* **元の文章**:
-- -- --

IUC看護

今日のICU看護の先生(看護師)が
臓器移植カードを持った患者を
担当した時の体験を話してくれました。


40代の男性で、家族には過去に何度か
「万が一のときは自分の臓器は他人にやってくれ。」
と言っていたそうです。


でも、奥さんはドナーカードをご主人が
携帯していたとは知らず、
ご主人が事故にあって、財布をみて初めて
ドナーカードを持っていた事を
知ったそうです。


ドナーカードを発見した日


「看護師さん、大変です。主人がこんなカード持ってました!
 どうすればいいんでしょう!!」


って言われたそうです。
そして奇しくもご主人は脳死状態だったので、
奥さんは大パニックになったそうです。


看護師としては、患者の意思も大事に
しなくてはならないし、家族の意思も大事に
しなくてはならないので、とりあえず、
移植コーディネーターも交えて、
話し合いの場を設けることにしたそうです。


ドナーカードを持っているからといって
移植しなくてはならないというものではないので、
家族でよく話し合ってもらうように、助言をしたそうです。



でも、家族の気持ちって、移植コーディネーターと
話しても、毎晩、家族で会議開いても
整理できるってもんでもないんですね・・・・。


家族、親戚一同みんな集まって
毎晩会議をひらいたようですけど・・・・。

-- -- --

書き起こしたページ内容
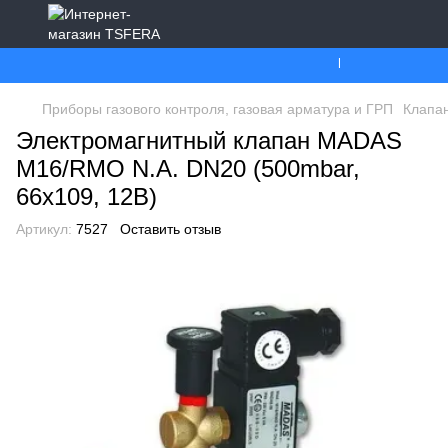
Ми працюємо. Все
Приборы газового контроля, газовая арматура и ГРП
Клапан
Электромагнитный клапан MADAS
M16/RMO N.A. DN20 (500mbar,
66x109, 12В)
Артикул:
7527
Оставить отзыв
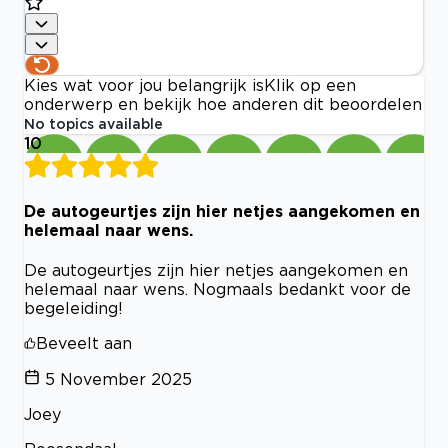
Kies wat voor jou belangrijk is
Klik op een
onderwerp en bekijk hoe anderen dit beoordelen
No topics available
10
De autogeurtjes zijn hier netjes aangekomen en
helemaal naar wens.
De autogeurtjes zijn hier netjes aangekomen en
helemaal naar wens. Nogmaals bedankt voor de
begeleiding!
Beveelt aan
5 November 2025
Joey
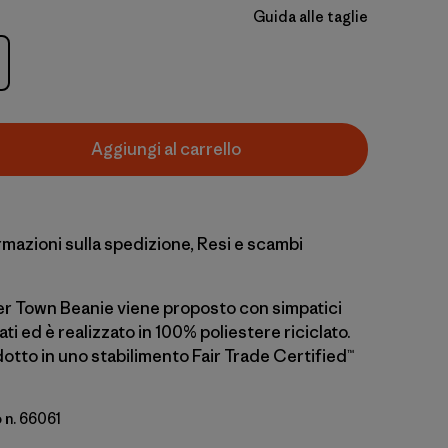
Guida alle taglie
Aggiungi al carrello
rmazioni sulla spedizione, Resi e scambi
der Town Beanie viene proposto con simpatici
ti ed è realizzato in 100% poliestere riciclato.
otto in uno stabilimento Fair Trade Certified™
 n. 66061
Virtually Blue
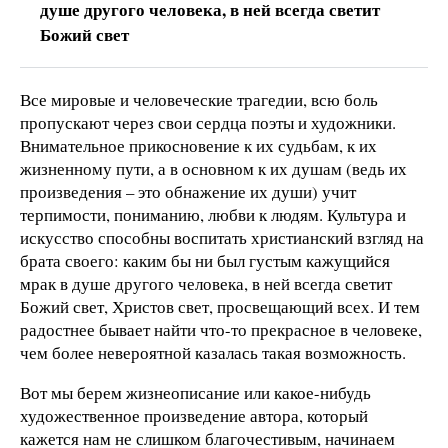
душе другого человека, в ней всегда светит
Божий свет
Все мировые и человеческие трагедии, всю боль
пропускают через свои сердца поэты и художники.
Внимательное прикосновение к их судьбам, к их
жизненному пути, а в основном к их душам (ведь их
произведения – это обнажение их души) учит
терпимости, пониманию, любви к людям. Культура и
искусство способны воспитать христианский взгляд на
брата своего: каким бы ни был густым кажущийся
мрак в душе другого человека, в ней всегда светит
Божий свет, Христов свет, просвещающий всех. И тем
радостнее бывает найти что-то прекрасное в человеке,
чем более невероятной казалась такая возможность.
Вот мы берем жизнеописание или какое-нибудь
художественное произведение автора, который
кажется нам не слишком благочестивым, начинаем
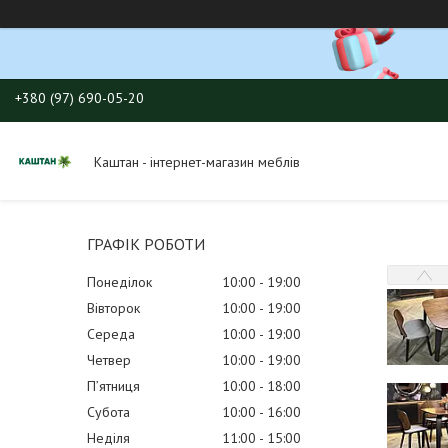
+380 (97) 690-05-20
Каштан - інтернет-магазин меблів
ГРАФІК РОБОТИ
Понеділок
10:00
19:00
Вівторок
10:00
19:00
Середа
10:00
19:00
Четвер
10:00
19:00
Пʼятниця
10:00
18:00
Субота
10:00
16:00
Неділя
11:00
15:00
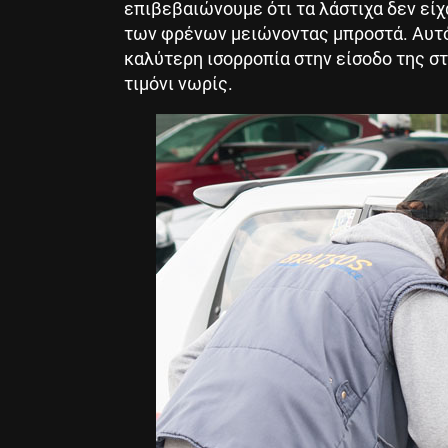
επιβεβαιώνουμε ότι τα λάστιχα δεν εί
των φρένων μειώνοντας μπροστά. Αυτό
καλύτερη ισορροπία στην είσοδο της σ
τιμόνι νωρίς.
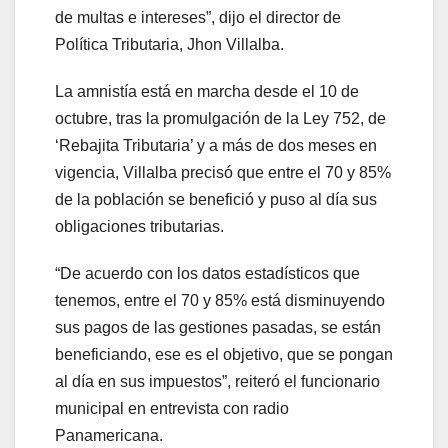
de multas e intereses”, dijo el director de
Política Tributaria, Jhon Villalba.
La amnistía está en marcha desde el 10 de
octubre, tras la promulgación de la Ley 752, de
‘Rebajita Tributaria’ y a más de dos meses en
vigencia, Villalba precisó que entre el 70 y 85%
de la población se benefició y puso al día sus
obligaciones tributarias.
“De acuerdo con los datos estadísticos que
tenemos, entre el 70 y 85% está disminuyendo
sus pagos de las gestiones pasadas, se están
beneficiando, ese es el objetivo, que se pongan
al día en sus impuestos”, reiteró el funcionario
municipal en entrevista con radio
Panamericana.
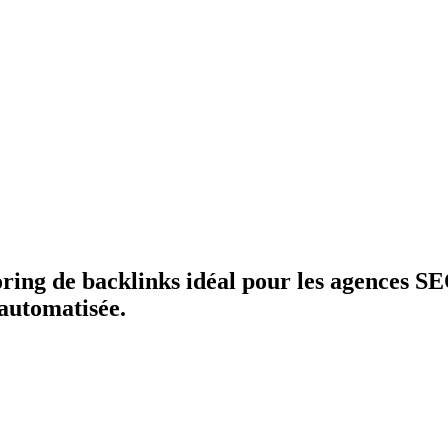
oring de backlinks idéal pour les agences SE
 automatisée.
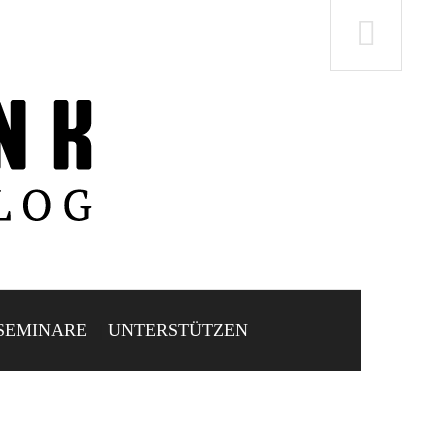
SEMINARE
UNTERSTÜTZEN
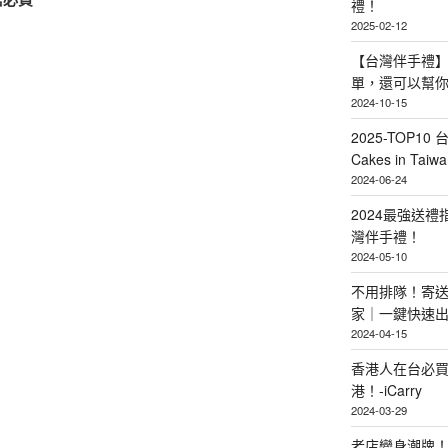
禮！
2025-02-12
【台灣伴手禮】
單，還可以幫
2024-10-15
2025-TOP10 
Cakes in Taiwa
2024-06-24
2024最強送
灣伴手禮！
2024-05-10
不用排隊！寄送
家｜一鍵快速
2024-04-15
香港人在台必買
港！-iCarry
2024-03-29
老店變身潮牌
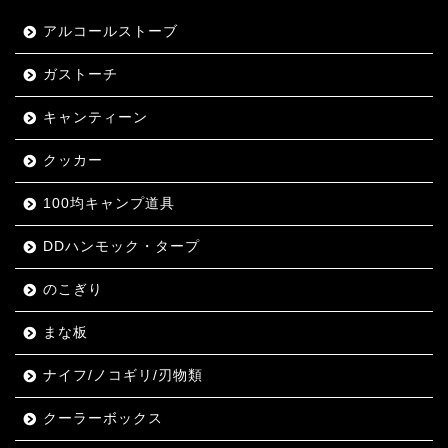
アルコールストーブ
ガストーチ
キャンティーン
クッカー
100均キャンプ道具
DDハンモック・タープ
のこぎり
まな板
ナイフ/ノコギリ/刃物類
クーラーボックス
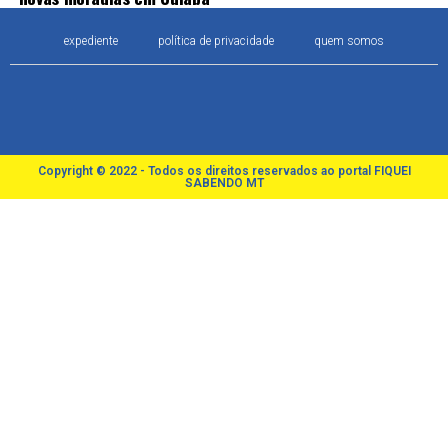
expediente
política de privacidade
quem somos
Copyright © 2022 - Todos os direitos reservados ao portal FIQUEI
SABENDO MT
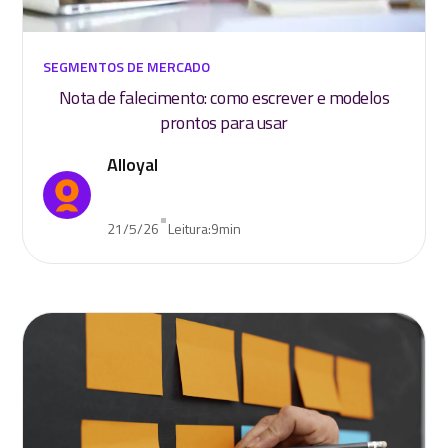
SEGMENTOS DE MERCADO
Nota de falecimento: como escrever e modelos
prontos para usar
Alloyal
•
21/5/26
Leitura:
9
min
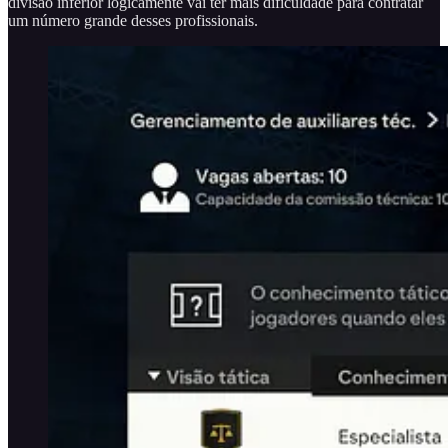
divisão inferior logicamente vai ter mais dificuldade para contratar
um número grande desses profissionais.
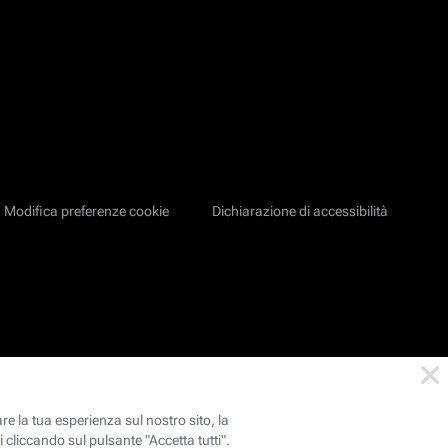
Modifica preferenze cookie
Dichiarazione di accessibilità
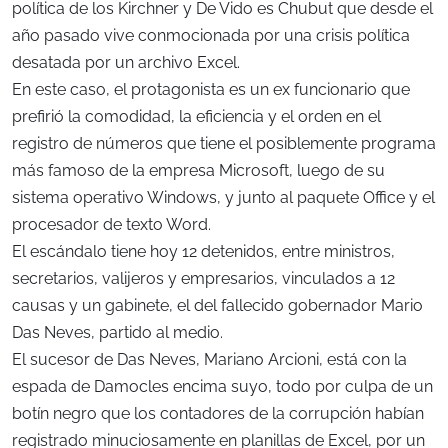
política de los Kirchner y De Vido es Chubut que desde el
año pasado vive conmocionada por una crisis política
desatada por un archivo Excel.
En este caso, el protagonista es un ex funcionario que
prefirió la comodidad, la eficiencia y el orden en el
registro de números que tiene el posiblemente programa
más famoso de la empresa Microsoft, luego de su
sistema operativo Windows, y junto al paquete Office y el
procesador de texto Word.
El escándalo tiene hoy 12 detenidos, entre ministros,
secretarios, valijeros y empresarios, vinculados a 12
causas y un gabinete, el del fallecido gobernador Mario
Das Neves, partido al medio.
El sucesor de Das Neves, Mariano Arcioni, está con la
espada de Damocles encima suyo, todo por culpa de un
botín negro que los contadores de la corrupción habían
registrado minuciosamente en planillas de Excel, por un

-- -- --

* **取り組む作業**:
- A) ドナーカードを持った患者の話の文章から、「ドナーカードを持っているからといって」と「毎晩会議をひらいたようですけど・・・・。」の間を、両端の語句も含めて一字も変えずに打ち直してください。
- B) ドナーカードを持った患者の話の文章に登場する人物や人の集まりを、文章中の呼び方ですべて挙げてください。

* **各作業の回答**:
- A)
ドナーカードを持っているからといって
移植しなくてはならないというものではないので、
家族でよく話し合ってもらうように、助言をしたそうです。



でも、家族の気持ちって、移植コーディネーターと
話しても、毎晩、家族で会議開いても
整理できるってもんでもないんですね・・・・。


家族、親戚一同みんな集まって
毎晩会議をひらいたようですけど・・・・。

- B)
- ICU看護の先生(看護師)
- 臓器移植カードを持った患者(40代の男性、ご主人)
- 奥さん
- 移植コーディネーター
- 家族
- 親戚一同